Klinik Değerlendirme ve Formülasyon
Terapi hedefleri belirlemek için örnek sorular

• Eğer yaşadığınız rahatsız edici durum olmasaydı hayatınız nasıl olurdu?


• Eğer böyle bir problem olmasaydı bugün nerede olurdunuz?
• Bu problem hayatınızdan neleri götürdü?
• Terapiden beklentileriniz nelerdir?
• Terapinin başarılı olduğunu düşünürseniz sizin için neler değişmiş
olacak?
Terapi Süreci
Görüşme ortamının fiziki şartları nedir?
• Danışanın ve terapistin rahatsız edilmeyeceği özel bir alan
• Eşit şartlarda bir oturma pozisyonu (koltuk veya sandalyenin aynı oranda
olması)
• Danışanın kendisini rahatsız hissetmeyeceği bir hizada oturma (örneğin, tam
karşısında)
• Odada ideolojik bir sembol veya terapistin kişisel hayatıyla ilgili özel bir detayın
bulunmaması
• Aydınlatmanın göz iletişimi kurmayı engellemeyecek biçimde olması
• Oda mutlaka su ve peçete bulundurmak gerekir
• Dikkati dağıtacak renkler ve objeler seçmekten kaçınmak gerekir
Terapi Süreci
Görüşmede Empati

• Danışanla iletişiminizde göz temasına yer verin


• Ses tonunuzu etkili ve anlaşılır bir biçimde kullanın
• Danışanınızı dinlerken dinlediğinizi gösterebilen bir beden dili kullanın (kafa sallamak, ‘hı hı’
gibi onaylayan ikilemeler kullanmak, gözlerinizle onaylamak gibi)
• Beden dilinizin ona tam açıyla dönük olmasına ve hafif ona doğru eğilmeye dikkat edin, bu
sayede teşvik edici olacaksınız
• Danışanınızın belirgin bir şekilde dile getirdiklerini, anladığınızı ifade ederek tekrar
edebilirsiniz
• Anlamaya çalıştığınızı göstermek amacıyla, danışanın anlattıklarını farklı kelimelerle yeniden
ifade ederek onay isteyebilirsiniz
• Uzunca anlatılan konuları özetlemeye çalışarak değer verdiğinizin altını çizebilirsiniz
Terapi Süreci
İlk Görüşme ve Yapısı

GİRİŞ GELİŞME SONUÇ


Tanışma ve terapi Tanısal Özetleme ve
süreci hakkında değerlendirme, bilgileri kategorize
bilgilendirme davranışların analiz etme,
Danışan edilmesi (sorunlar, değerlendirmeyle
tarafından tetikleyiciler, ilgili danışana şeffaf
problem ayrıntılar), terapi ve incitmeyen
cümlelerin ifade hedefleri belirleme paylaşımda
edilmesi bulunmak, tedavi
içeriğine ve sürece
dair bilgi vermek
Terapi Sürecinde Giriş Bölümü
1. İçten bir gülümsemeyle içeri davet edin, izlenimlerini ve durumunu sorun
(Örneğin; buraya kolay ulaşabildiniz mi, nasılsınız gibi)

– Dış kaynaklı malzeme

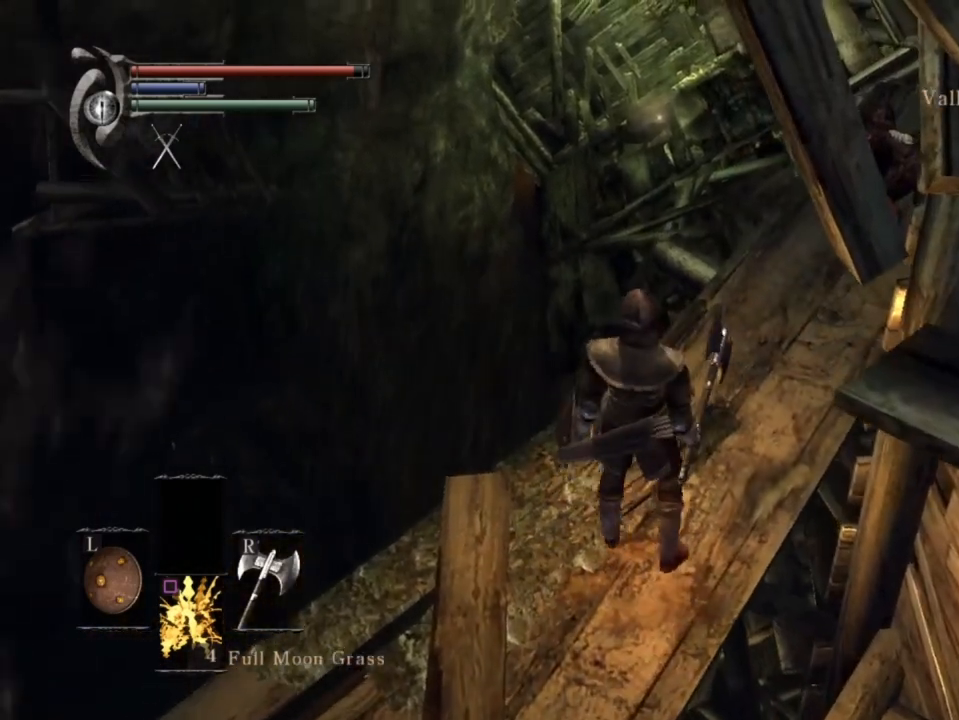
{"buttons": [], "left_stick": "up", "right_stick": "center", "events": [[33, "right_stick", "left"], [133, "left_stick", "center"], [233, "right_stick", "center"], [367, "left_stick", "up"]]}
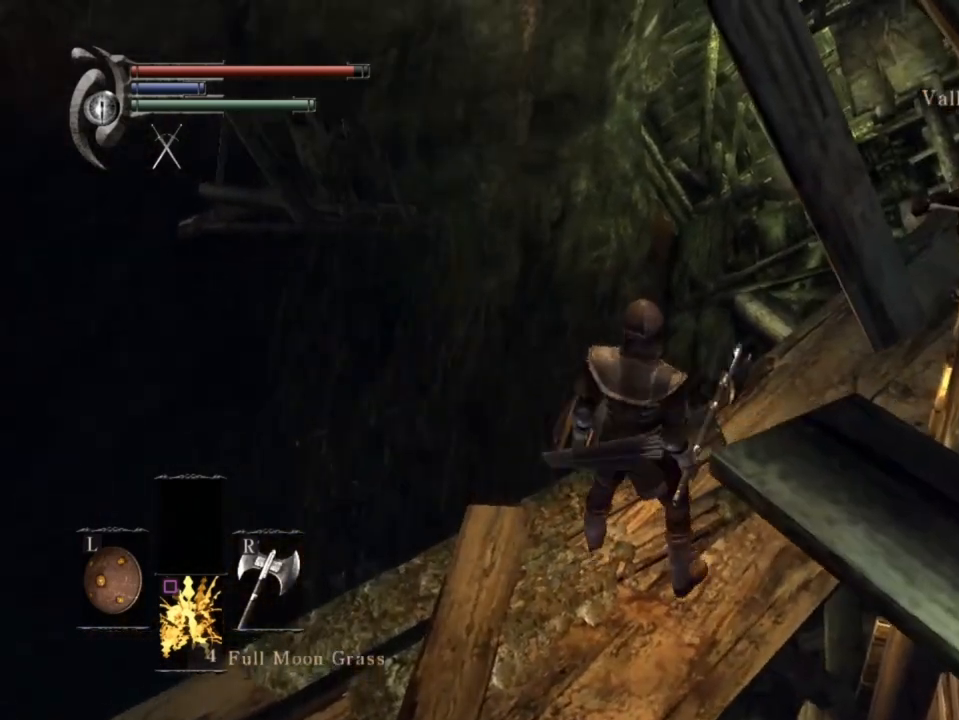
{"buttons": [], "left_stick": "center", "right_stick": "center", "events": [[33, "left_stick", "center"], [33, "right_stick", "right"], [200, "right_stick", "center"], [333, "left_stick", "up"], [400, "right_stick", "left"], [467, "left_stick", "center"], [500, "right_stick", "center"]]}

2. Kendinizi alçak gönüllü bir biçimde tanıtarak, güvende hissetmesini ve


ona yardımcı olabileceğinizi anlamasını sağlayın
3. İlk görüşmenin maksadından ve işleyişinden söz edin, soracağınız
soruların nedenleri hakkında bilgi verin (Örneğin; ilk görüşmemizin amacı
sizi buraya getiren nedenleri değerlendirmek, sorunları sizden dinlemek
istiyorum sonrasında detaylı olarak üzerine düşeceğim)
Terapi Sürecinde Giriş Bölümü
4. Başlamadan önce merak ettiklerini sorarak varsa cevaplandırmaya özen
gösterin ve görüşmenin her anında soru sorabileceğini söyleyerek
rahatlamasını sağlayın (Başlamadan önce merak ettikleriniz var mı?)
5. Gizlilik ilkesi hakkında bilgiler vererek güvenli ortamı pekiştirin, not
almanın gerekliliklerden söz edin (Örneğin; söylediklerinizi terapi
sonrasında sizi değerlendirirken yardımcı olması için not almam gerekiyor
böylece sizinle olan süreci daha başarılı yönetebilirim)
6. Danışanın temel bilgilerini 'sizi tanımak için temel soruları sorabilir
miyim?' diyerek sormaya başlayabilirsiniz (Doğum tarihi, medeni durumu,
eğitimi, aile hayatı, iş hayatı, sosyal hayatı vs.)
Terapi Sürecinde Giriş Bölümü
7. Danışanın problemini açık uçlu ve normalleştirerek sormaya özen gösterin
(Örneğin; sizi buraya getiren nedir? Burada neleri ifade etmek istiyorsunuz?
Size nasıl yardım edebilirim? gibi)
8. Danışana sorunu sorduktan sonra müdahale etmeden o bitirene kadar
dinlemeye özen gösterin, onu yönlendirmekten ve bölmekten sakının
böylece farkında olmadan detayları daha rahat bir biçimde ifade edecektir.
Böylece siz de onu dinlerken daha etkili hipotezler kurabilirsiniz.
9. Danışan duraksadığında veya bitirdiğinde eksik kaldığını düşündüğünüz
noktaları tecrübenizle sorabilirsiniz; ilk görüşmede tanımaya çalıştığınız için
açık uçlu sorular sormanız daha doğru olacaktır.
Terapi Sürecinde Giriş Bölümü
10. Karşınızda sosyal fobisi olan, sosyal becerileri eksik, çekingen, güvensiz
veya iletişim problemleri olan bir danışan varsa ona karşı daha özenli ve
teşvik edici olmaya özen gösterin. Böyle durumlarda beden diliniz
dinlemeye daha açık ve alıcı bir tutum sergilemelidir.
11. İlk görüşmede danışan bazı sorunlar üzerine konuşmak istemeyebilir, ilk
görüşmeler terapide güveni inşa eden en önemli görüşmelerdir. Danışanın
sakıncalı bulduğu alanlarda ısrarcı olmaktan kaçının.
12. Terapide gerçekleştirecek olduğunuz temel aktivitelerden açıkça söz edin
(Örneğin; bilişsel davranışçı bir terapistin terapide haftalık olarak davranışçı
ödevlerden yararlanması gerekir)
Terapi Süreci Gelişme Bölümü
Terapinin Gelişme Bölümü nasıl olmalıdır?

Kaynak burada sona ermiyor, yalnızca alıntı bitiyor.